• _Text segment_

-.-.-

Open up a Terminal window and clone the repo locally:

\$ `git clone https://gitlab.sikt.no/kudaf/kudaflib.git`  


#### Option B: Installation from source:

1. Open up your **browser** and navigate to the project's GitLab page: **`https://gitlab.sikt.no/kudaf/kudaflib`**  

2. Once there, **download a ZIP file with the source code**  

![Download ZIP file](static/kdst_download.png)

3. Move the zipped file to whichever directory you want to use for this installation

4. Open a **Terminal window and navigate** to the directory where the zipped file is

5. **Unzip the downloaded file**, it will create a folder called `kudaflib-main` 

6. Switch to the newly created folder 

\$ `cd path/to/kudaflib-main` 


### Make sure Python3 is installed on your computer (versions from 3.8 up to 3.11 should work fine)

\$ `python3 --version` 


### Install Poetry (Python package and dependency manager) on your computer 

Full Poetry documentation can be found here: [`https://python-poetry.org/docs/`](https://python-poetry.org/docs/)

-.-.-

• _Recorded information_

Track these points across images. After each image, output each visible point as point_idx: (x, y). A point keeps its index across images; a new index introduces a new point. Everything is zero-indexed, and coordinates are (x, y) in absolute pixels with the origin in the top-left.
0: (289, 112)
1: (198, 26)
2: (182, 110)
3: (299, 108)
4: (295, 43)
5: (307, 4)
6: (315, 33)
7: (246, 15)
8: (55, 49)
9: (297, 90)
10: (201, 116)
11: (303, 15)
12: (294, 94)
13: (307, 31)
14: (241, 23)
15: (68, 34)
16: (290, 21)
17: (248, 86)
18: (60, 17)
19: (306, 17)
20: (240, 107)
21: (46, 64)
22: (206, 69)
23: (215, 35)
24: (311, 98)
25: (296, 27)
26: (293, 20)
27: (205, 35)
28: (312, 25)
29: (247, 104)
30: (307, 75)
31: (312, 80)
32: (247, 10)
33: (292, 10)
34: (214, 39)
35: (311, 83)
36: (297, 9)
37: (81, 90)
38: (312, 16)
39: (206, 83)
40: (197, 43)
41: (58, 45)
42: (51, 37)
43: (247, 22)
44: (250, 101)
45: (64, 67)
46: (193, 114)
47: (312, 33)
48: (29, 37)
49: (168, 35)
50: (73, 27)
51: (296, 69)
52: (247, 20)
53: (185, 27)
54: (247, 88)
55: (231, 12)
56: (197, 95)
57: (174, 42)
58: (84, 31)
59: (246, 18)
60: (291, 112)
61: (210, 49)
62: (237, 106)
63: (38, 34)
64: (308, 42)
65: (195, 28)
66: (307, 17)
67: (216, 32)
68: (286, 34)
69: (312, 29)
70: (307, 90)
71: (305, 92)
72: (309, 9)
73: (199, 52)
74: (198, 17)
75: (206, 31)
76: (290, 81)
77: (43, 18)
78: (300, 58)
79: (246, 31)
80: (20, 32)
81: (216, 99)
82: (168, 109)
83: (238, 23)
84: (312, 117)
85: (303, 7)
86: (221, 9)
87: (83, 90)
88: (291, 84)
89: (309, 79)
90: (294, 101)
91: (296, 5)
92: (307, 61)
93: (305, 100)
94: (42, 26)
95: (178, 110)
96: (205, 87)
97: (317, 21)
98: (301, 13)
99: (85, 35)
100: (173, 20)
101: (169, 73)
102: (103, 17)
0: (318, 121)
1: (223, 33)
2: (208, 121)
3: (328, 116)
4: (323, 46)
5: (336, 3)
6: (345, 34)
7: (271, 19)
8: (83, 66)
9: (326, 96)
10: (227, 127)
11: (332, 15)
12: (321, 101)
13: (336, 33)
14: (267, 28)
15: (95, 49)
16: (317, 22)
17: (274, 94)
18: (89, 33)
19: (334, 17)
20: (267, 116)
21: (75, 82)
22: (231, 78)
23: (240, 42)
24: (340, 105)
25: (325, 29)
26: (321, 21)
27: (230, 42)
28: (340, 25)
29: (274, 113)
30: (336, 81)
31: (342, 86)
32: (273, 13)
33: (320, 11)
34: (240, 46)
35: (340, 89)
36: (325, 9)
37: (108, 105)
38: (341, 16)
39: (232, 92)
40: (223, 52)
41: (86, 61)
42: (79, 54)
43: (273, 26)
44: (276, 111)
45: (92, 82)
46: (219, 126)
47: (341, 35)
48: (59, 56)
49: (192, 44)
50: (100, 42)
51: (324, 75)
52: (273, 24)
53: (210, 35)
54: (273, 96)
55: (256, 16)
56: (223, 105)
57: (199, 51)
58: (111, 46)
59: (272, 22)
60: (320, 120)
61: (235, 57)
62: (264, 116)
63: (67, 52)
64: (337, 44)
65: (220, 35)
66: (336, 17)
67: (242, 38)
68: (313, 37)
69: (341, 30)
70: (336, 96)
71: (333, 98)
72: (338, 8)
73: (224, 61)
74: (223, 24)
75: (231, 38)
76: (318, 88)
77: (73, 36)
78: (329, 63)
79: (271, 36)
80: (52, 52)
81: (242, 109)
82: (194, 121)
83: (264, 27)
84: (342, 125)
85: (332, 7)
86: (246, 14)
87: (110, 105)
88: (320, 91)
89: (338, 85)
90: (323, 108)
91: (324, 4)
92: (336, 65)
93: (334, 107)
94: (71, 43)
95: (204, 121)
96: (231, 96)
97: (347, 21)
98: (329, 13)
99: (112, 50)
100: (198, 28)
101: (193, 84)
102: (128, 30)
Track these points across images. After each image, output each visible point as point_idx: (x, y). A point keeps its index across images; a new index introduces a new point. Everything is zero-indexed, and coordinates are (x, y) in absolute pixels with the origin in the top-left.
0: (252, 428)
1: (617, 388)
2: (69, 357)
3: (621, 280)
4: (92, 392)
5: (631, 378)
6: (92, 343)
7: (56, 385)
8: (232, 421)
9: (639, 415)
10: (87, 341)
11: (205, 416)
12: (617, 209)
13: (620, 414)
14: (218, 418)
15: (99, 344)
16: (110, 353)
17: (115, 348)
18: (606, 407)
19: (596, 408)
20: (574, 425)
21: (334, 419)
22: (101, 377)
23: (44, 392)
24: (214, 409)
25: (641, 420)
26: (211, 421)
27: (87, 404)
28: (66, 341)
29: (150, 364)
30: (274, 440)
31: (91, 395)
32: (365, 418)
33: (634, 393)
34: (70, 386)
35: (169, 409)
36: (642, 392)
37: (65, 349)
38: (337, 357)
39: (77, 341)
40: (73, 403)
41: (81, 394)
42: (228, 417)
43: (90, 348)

-.-.-

Using the installation instructions, answer these:
1. What folder appears after unzipping the downloaded file?
2. Which Python versions are said to work?
3. How do the instructions describe Poetry?

1. `kudaflib-main`
2. Versions from 3.8 up to 3.11
3. As a Python package and dependency manager